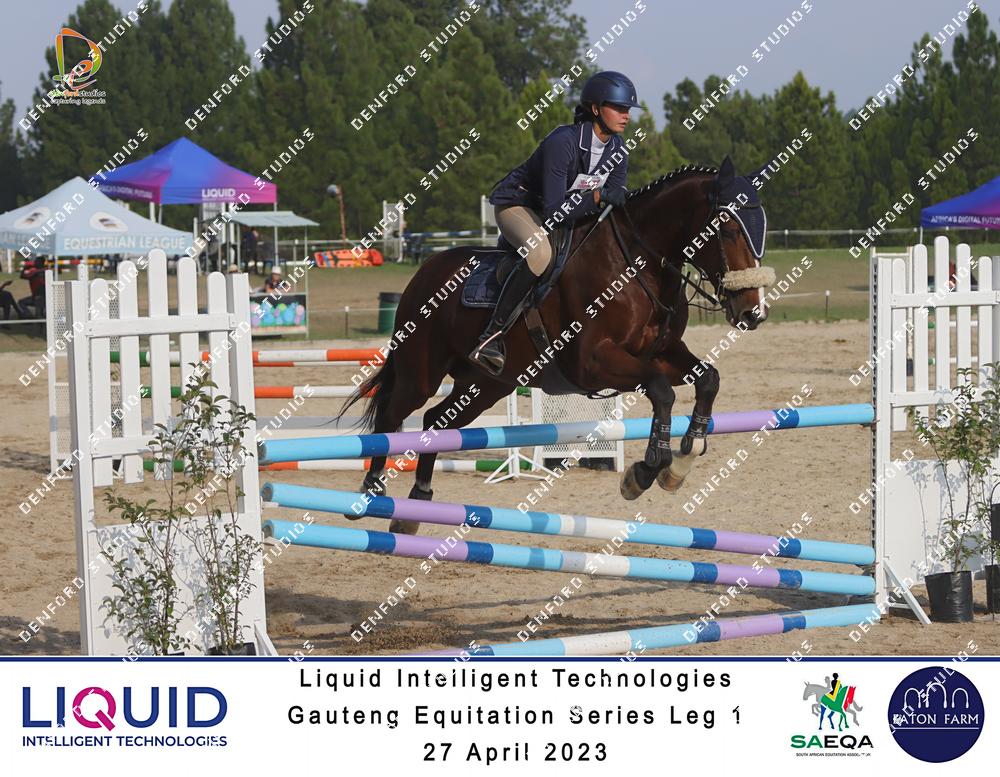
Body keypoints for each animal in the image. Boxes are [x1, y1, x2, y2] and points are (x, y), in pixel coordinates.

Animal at [340, 157, 775, 534]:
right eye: (730, 229)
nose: (752, 312)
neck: (639, 263)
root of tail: (425, 270)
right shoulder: (593, 363)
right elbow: (660, 391)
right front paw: (645, 471)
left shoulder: (663, 353)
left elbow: (708, 379)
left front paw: (681, 462)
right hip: (421, 372)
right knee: (392, 416)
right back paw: (371, 492)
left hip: (484, 386)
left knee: (436, 421)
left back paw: (416, 502)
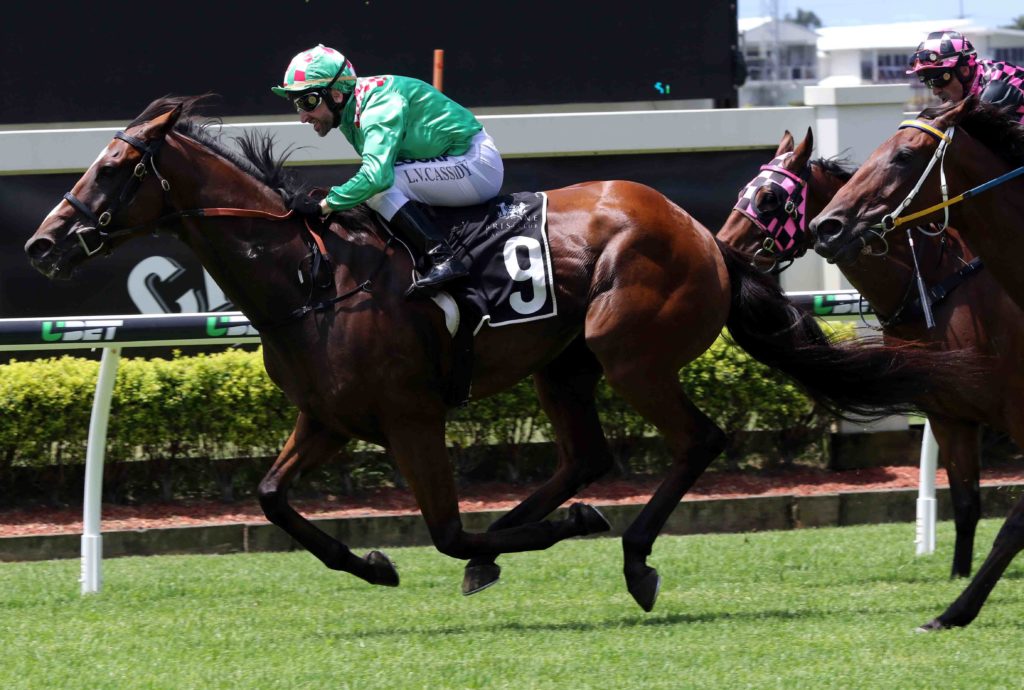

What is expected> Retype exactly, and only, the lines from the one containing "right shoulder: (593, 363)" through the end of the material, leaving aside every picture.

Answer to the problem>
right shoulder: (593, 363)
right elbow: (660, 391)
right front paw: (645, 471)
left shoulder: (663, 353)
left elbow: (708, 379)
left front paw: (681, 462)
right hip: (421, 372)
right knee: (392, 416)
right back paw: (371, 492)
left hip: (484, 386)
left knee: (436, 421)
left back paw: (416, 502)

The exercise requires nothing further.